Marian Hoskins SAMS-AMS® | Principal Marine Surveyor | (312) 315-7362 |


Surveyors are a relatively small group in the U.S. and we are guilty of spewing words we use every day but the average customer has no idea what we’re talking about. Below are definitions to some the most commonly used terms.

Anode: The positively charged metal surface and the corroding part of an electrochemical corrosion cell at which the oxidation or loss of electrons occurs. Sacrificial anode or impressed current anode. Also, Sacrificial Anode.

Athwartships: From one side to the other of a vessel at right angles to the keel

Beam: The widest part of the boat athwartships

Bilges: The round areas of the hull between the topsides and the keel.

Bow: The front of the boat

Cavitation: The formation of bubbles on an aerofoil section in areas of reduced pressure. Can occur on heavily loaded ship propellers.

Cavitation Damage: Degradation of metal surfaces, characterized by pitting, in which the pit profile is irregular, occurring when very turbulent fluids are in contact with the metal surface, and associated with the formation and collapse of cavities in the liquid at the solid – liquid interface.

Chine: A boat that has an essentially flat bottom that joins the sides of the boat at a distinct angle is called a chine boat, and the line that the angle forms as viewed from the side is called the chine.

Documentation Number: The USCG documentation number is the official number (ON) of a documented vessel. It stays with the boat for its lifetime. In some states, they allow state registration and federal documentation. Other states, however, do not let vessels to be identified as both a state registered and federally documented.

Floors: Floors don’t have anything to do with the cabin sole. They are the athwartship structural members that connect pairs of frames to each other and to the keel and ballast y means of keel bolts. Floors are perforated with limber hole to let the bilge drain into the sump.

FRP: Fiberglass Reinforced Plastic. The material used to build the majority of boats existing today.

Hull Identification Number (HIN): The Hull Identification Number (Hull ID or HIN) is a serial number assigned by the manufacturer that uniquely identifies a boat, similar to the VIN on an automobile. Hull ID numbers distinguish one vessel from another and help prevent theft. Vessels build on or after November 1, 1972 should have a unique 12-character HIN and should meet one of the approved US Coast Guard formats. Vessels built before November 1, 1972 may have a non-standardized Hull ID format.

Knee: A short, triangular block of wood used to connect and reinforce two other members of the hull.

Longitudinal Members: The pieces that run fore and aft except the parts that make up the backbone and the planking.

Latitudinal Members: The pieces that run athwartships

Moisture meter: Used to measure the amount of water within a material sample. This measurement allows the user to discover if the moisture levels are appropriate, or if repairs need to be made.

Phenolic hammer: A plastic hammer used to discover delamination on a hull or deck.

Powers Up: The electrical component showed electrical connection when power was applied. This does not refer to the operation of any system or component unless specifically indicated.

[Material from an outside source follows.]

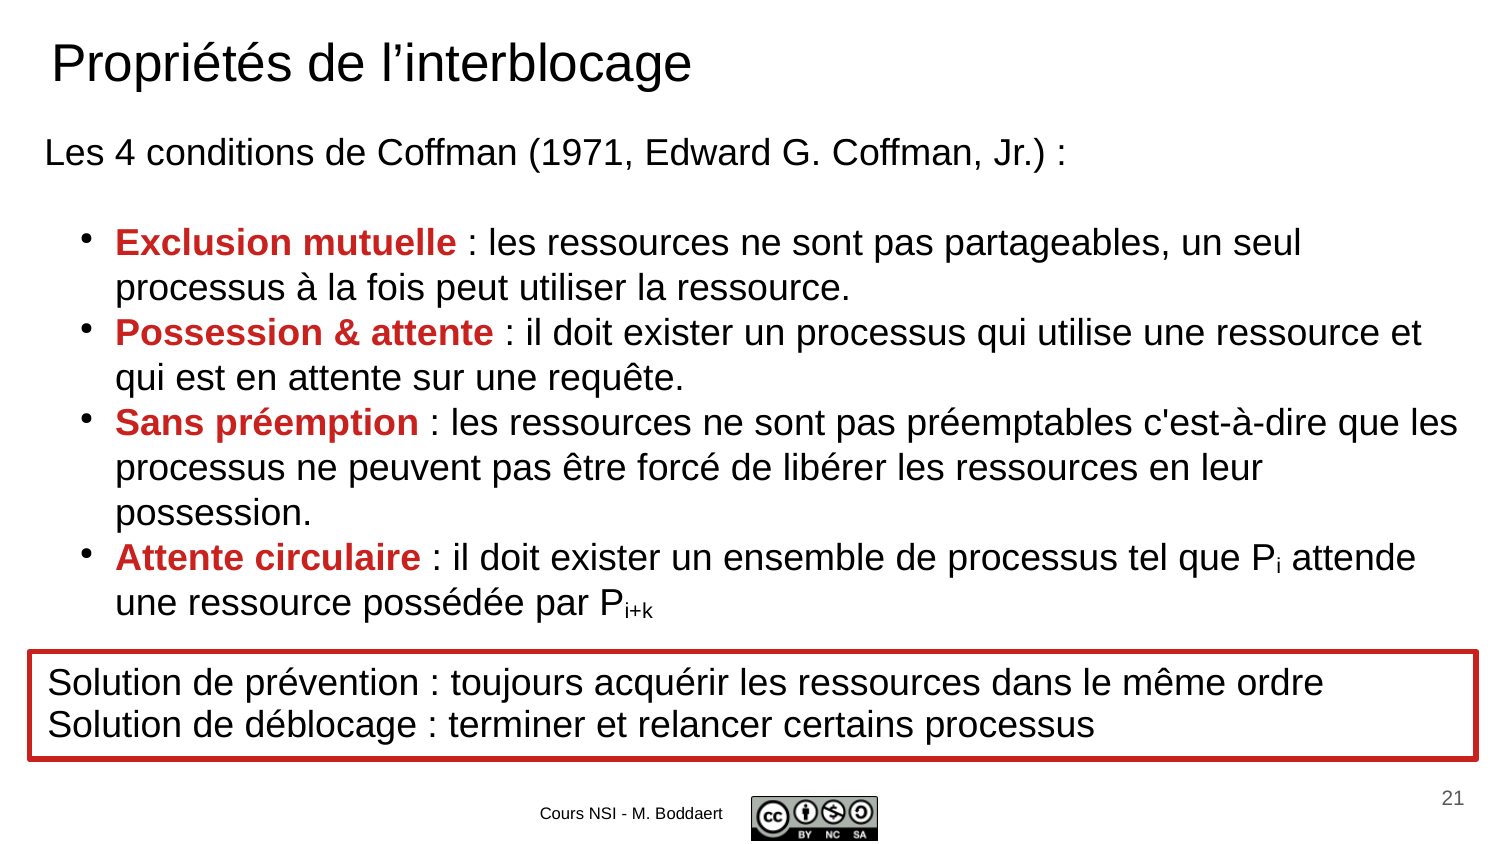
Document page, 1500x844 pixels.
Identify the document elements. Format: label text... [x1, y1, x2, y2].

Rubrail: The trim that is mounted on the hull just under the toerail is called the rubrail. Rubrails can also be any longitudinal protective strip of wood mounted on the planking anywhere above the waterline.

Serviceable: Fit for its intended use

Sheer: The upward curvature or angle of a vessel’s deck at the bow or stern.

Stern: The back of the boat

Stringers: Fastened to the inside of the frames and used to stiffen the hull and to carry or distribute the weight of other parts of the hull. They are usually identified by where they’re used or by what they do (bilge stringers, engine stringers, etc.)

Soundings (un)remarkable: When using a phenolic hammer, it produces soundings which are remarkable or unremarkable. “Soundings Remarkable” means the sound produced with the hammer indicates signs of delamination. “Soundings Unremarkable” means the sound produced does not indication delamination.

Subrogation: the right your insurance company holds under your policy — after they’ve paid a covered claim — to request reimbursement from the at-fault party. This reimbursement often comes from the at-fault party’s insurance company.